Instructions for the task:
Using the data beneath this instruction, retype only the lines from the one that contains "Deutsche Bank Research Institute" down to the one that contains "In a world where", both included, exactly as they appear.

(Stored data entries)
################

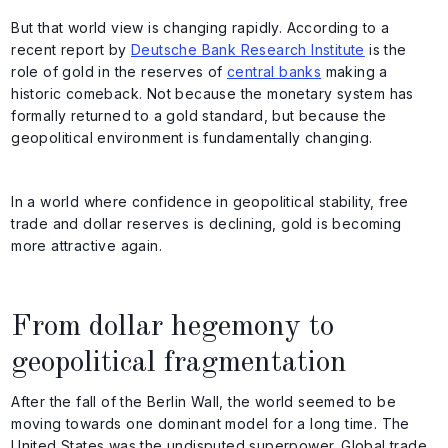
But that world view is changing rapidly. According to a
recent report by
Deutsche Bank Research Institute
is the
role of gold in the reserves of
central banks
making a
historic comeback. Not because the monetary system has
formally returned to a gold standard, but because the
geopolitical environment is fundamentally changing.
In a world where confidence in geopolitical stability, free
trade and dollar reserves is declining, gold is becoming
more attractive again.
From dollar hegemony to
geopolitical fragmentation
After the fall of the Berlin Wall, the world seemed to be
moving towards one dominant model for a long time. The
United States was the undisputed superpower. Global trade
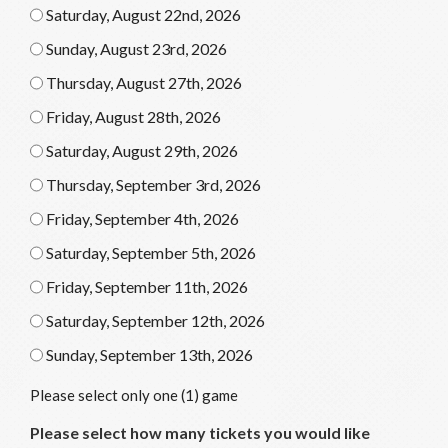
Saturday, August 22nd, 2026
Sunday, August 23rd, 2026
Thursday, August 27th, 2026
Friday, August 28th, 2026
Saturday, August 29th, 2026
Thursday, September 3rd, 2026
Friday, September 4th, 2026
Saturday, September 5th, 2026
Friday, September 11th, 2026
Saturday, September 12th, 2026
Sunday, September 13th, 2026
Please select only one (1) game
Please select how many tickets you would like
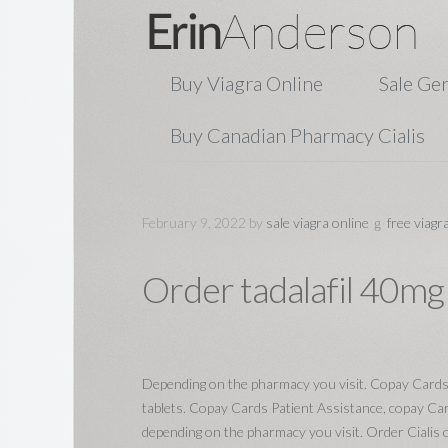
Buy Viagra Online
Sale Gen
Buy Canadian Pharmacy Cialis
February 9, 2022
by
sale viagra online
free viagr
Order tadalafil 40mg
Depending on the pharmacy you visit. Copay Cards
tablets. Copay Cards Patient Assistance, copay Ca
depending on the pharmacy you visit. Order Cialis or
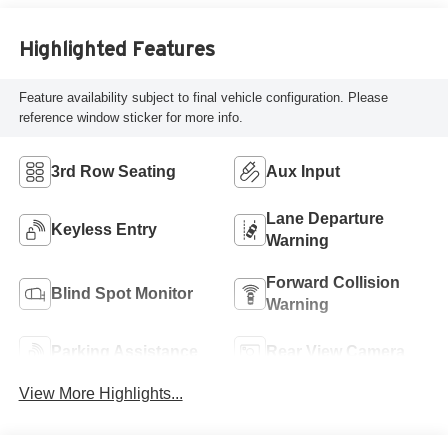
Highlighted Features
Feature availability subject to final vehicle configuration. Please
reference window sticker for more info.
3rd Row Seating
Aux Input
Lane Departure
Keyless Entry
Warning
Forward Collision
Blind Spot Monitor
Warning
Parking Assistance
Rear View Camera
View More Highlights...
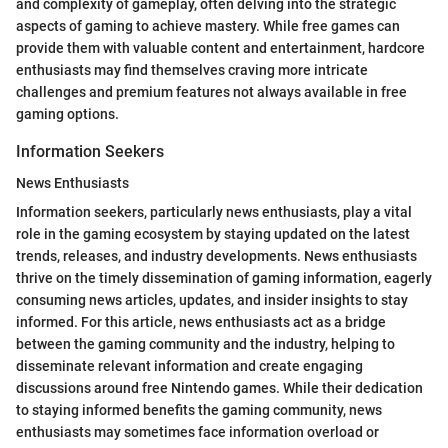
and complexity of gameplay, often delving into the strategic
aspects of gaming to achieve mastery. While free games can
provide them with valuable content and entertainment, hardcore
enthusiasts may find themselves craving more intricate
challenges and premium features not always available in free
gaming options.
Information Seekers
News Enthusiasts
Information seekers, particularly news enthusiasts, play a vital
role in the gaming ecosystem by staying updated on the latest
trends, releases, and industry developments. News enthusiasts
thrive on the timely dissemination of gaming information, eagerly
consuming news articles, updates, and insider insights to stay
informed. For this article, news enthusiasts act as a bridge
between the gaming community and the industry, helping to
disseminate relevant information and create engaging
discussions around free Nintendo games. While their dedication
to staying informed benefits the gaming community, news
enthusiasts may sometimes face information overload or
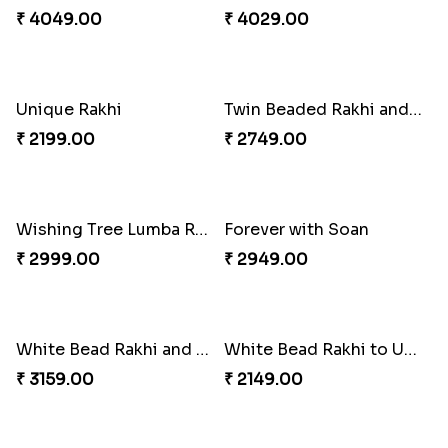
Trifecta of Traditional Rakhis
Chocolates with Captain America
₹ 2949.00
₹ 2949.00
Attractive Lumba Rakhi Combo
Enamelled Rakhi and Soan with Toblerone
₹ 4049.00
₹ 4029.00
Unique Rakhi
Twin Beaded Rakhi and Ferrero Rocher
₹ 2199.00
₹ 2749.00
Wishing Tree Lumba Rakhi Combo
Forever with Soan
₹ 2999.00
₹ 2949.00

################

Your solution:
Deutsche Bank Research Institute
is the
role of gold in the reserves of
central banks
making a
historic comeback. Not because the monetary system has
formally returned to a gold standard, but because the
geopolitical environment is fundamentally changing.
In a world where confidence in geopolitical stability, free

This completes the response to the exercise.